**Task to complete:** Set out the text lines of all the entries below as a numbered list, skipping blank lines. Leave the pictures out of your list.
-- Records provided follows --
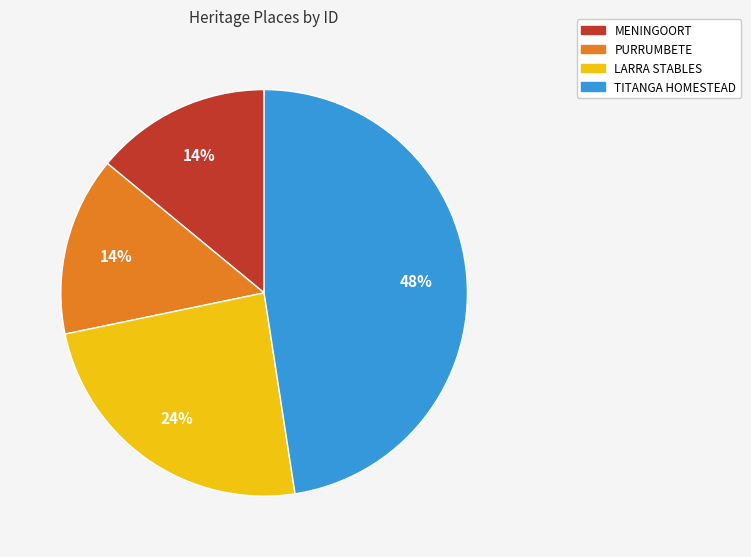

To the nearest percent, what is the combined percentage of LARRA STABLES and TITANGA HOMESTEAD?

72%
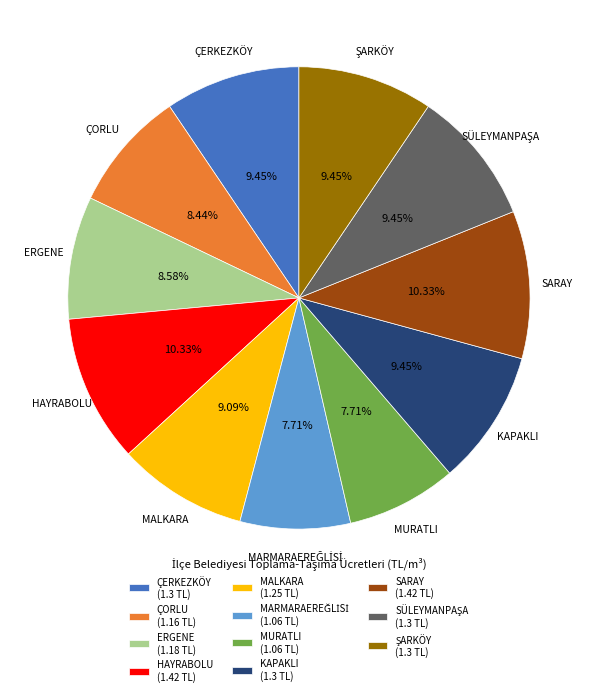

Is there a majority slice in this chart?

No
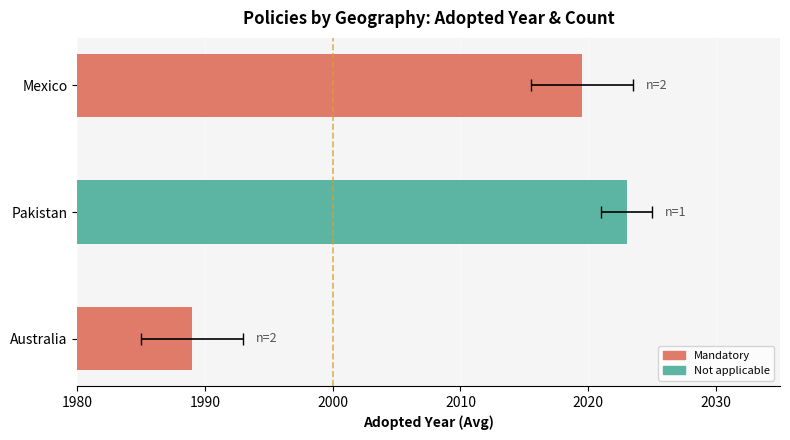

Which has a higher value, Mexico or Pakistan?

Pakistan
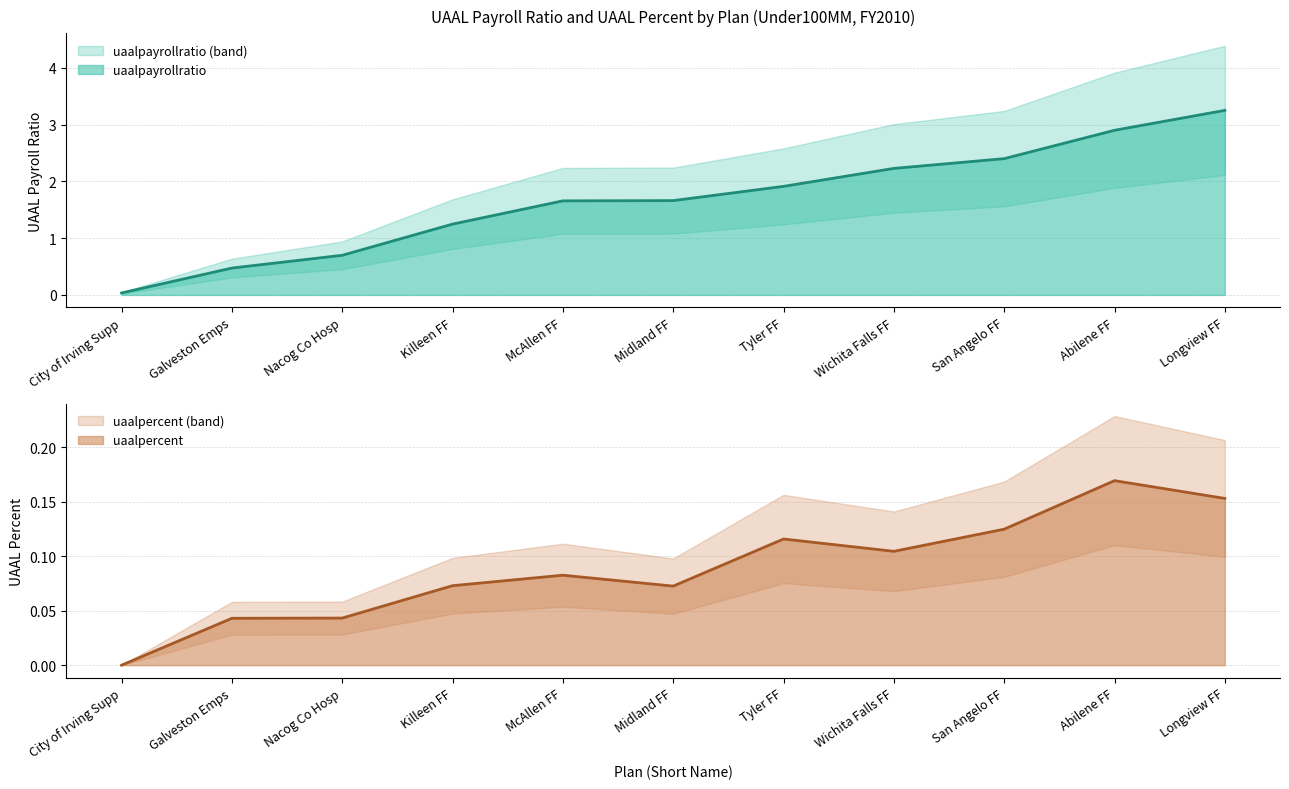

At which category does the chart reach its peak across all series?

Longview FF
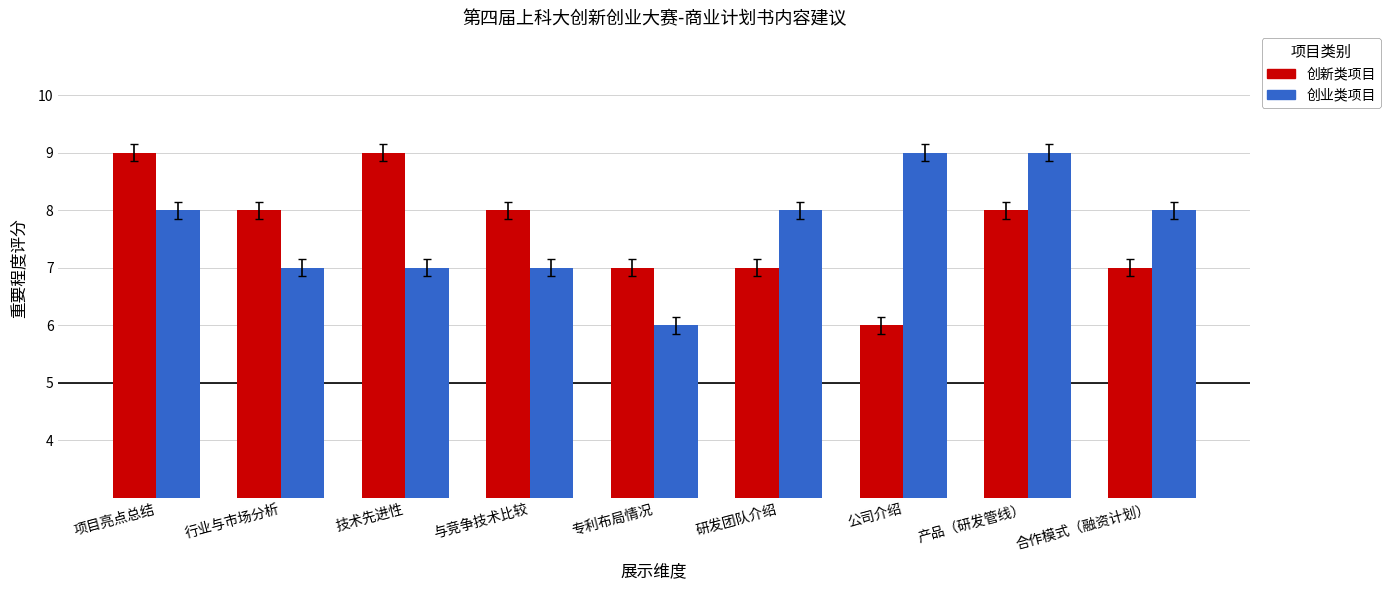

True or false: 创新类项目 has a value of 12 at 合作模式（融资计划）.

False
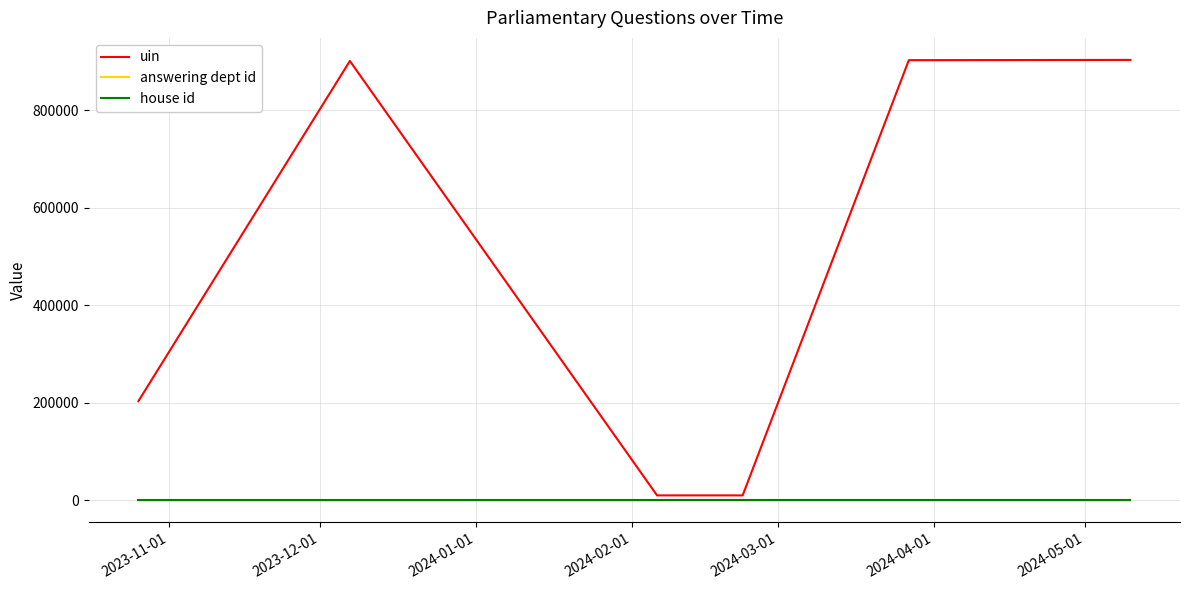

True or false: answering dept id and uin intersect in this chart.

False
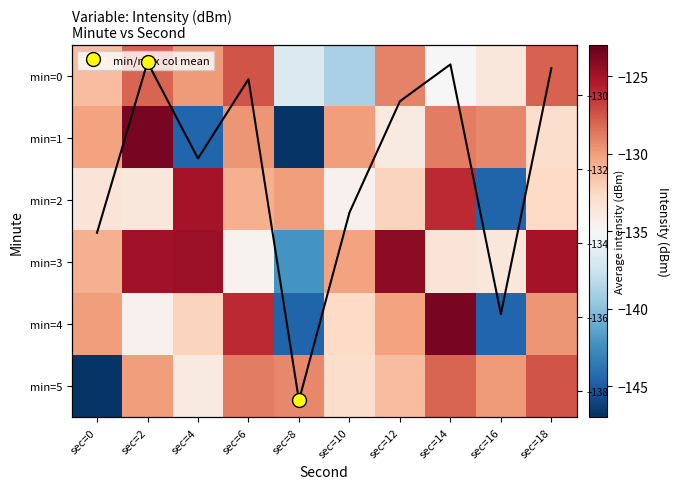

Between sec=8 and sec=16, which series saw the biggest shift?

min=1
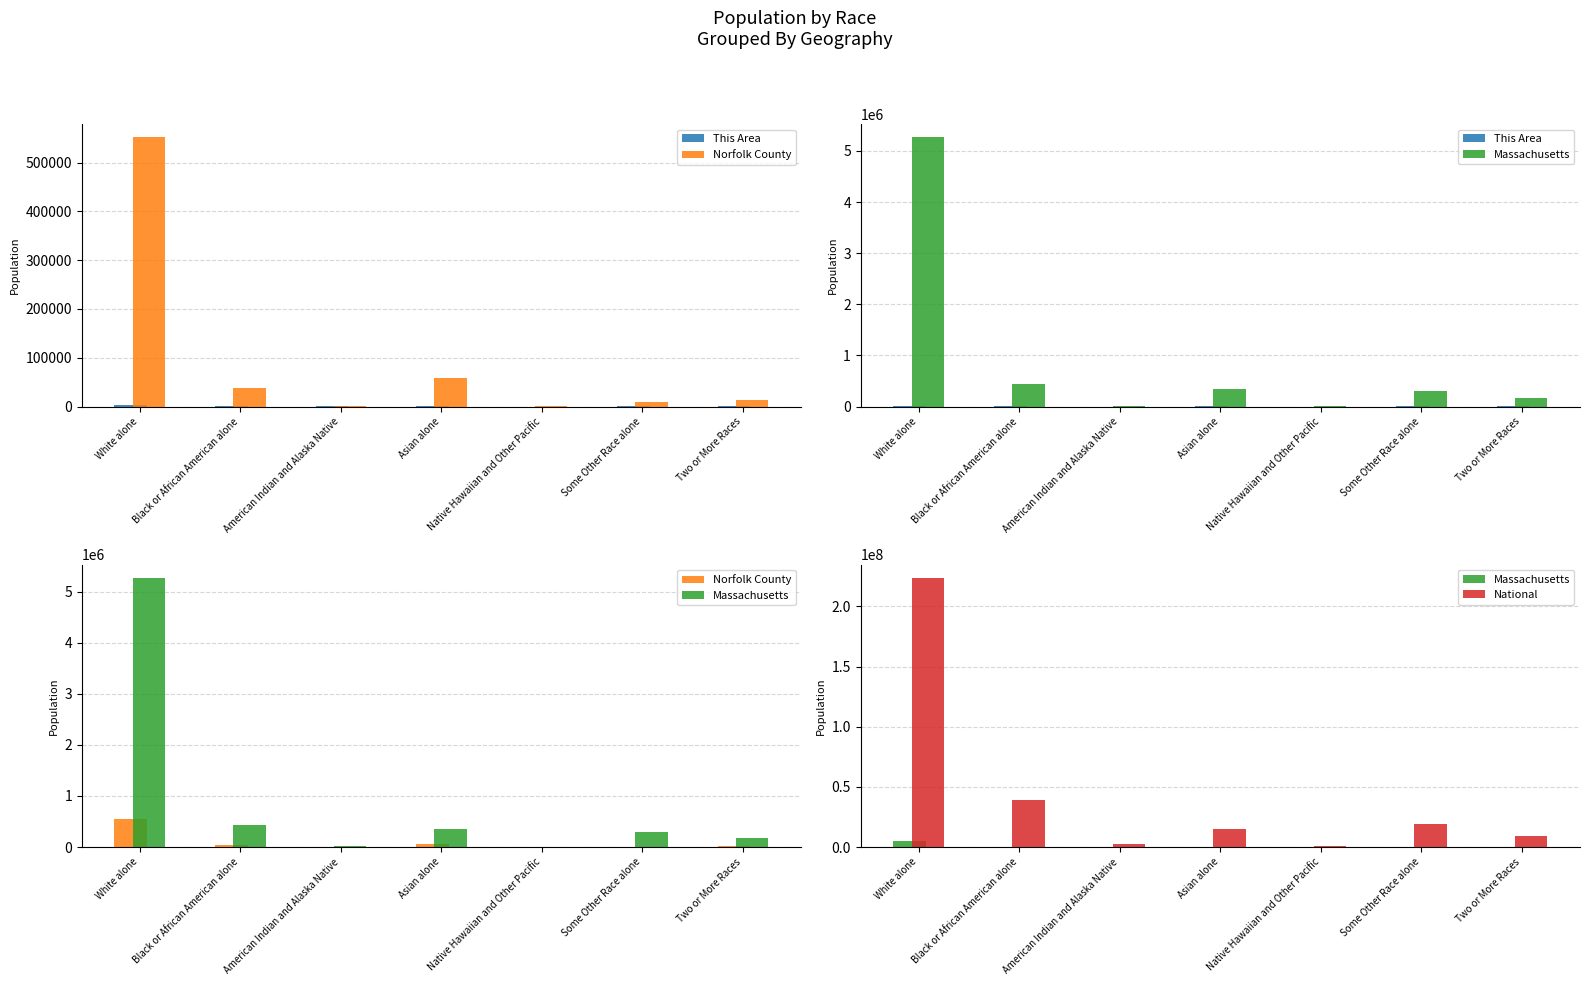

What is the difference between the maximum and minimum values in the Norfolk County series?

551718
-- Records provided concluded --
**Solution:**
1. To the nearest percent, what is the combined percentage of LARRA STABLES and TITANGA HOMESTEAD?
2. 72%
3. Is there a majority slice in this chart?
4. No
5. Which has a higher value, Mexico or Pakistan?
6. Pakistan
7. At which category does the chart reach its peak across all series?
8. Longview FF
9. True or false: 创新类项目 has a value of 12 at 合作模式（融资计划）.
10. False
11. True or false: answering dept id and uin intersect in this chart.
12. False
13. Between sec=8 and sec=16, which series saw the biggest shift?
14. min=1
15. What is the difference between the maximum and minimum values in the Norfolk County series?
16. 551718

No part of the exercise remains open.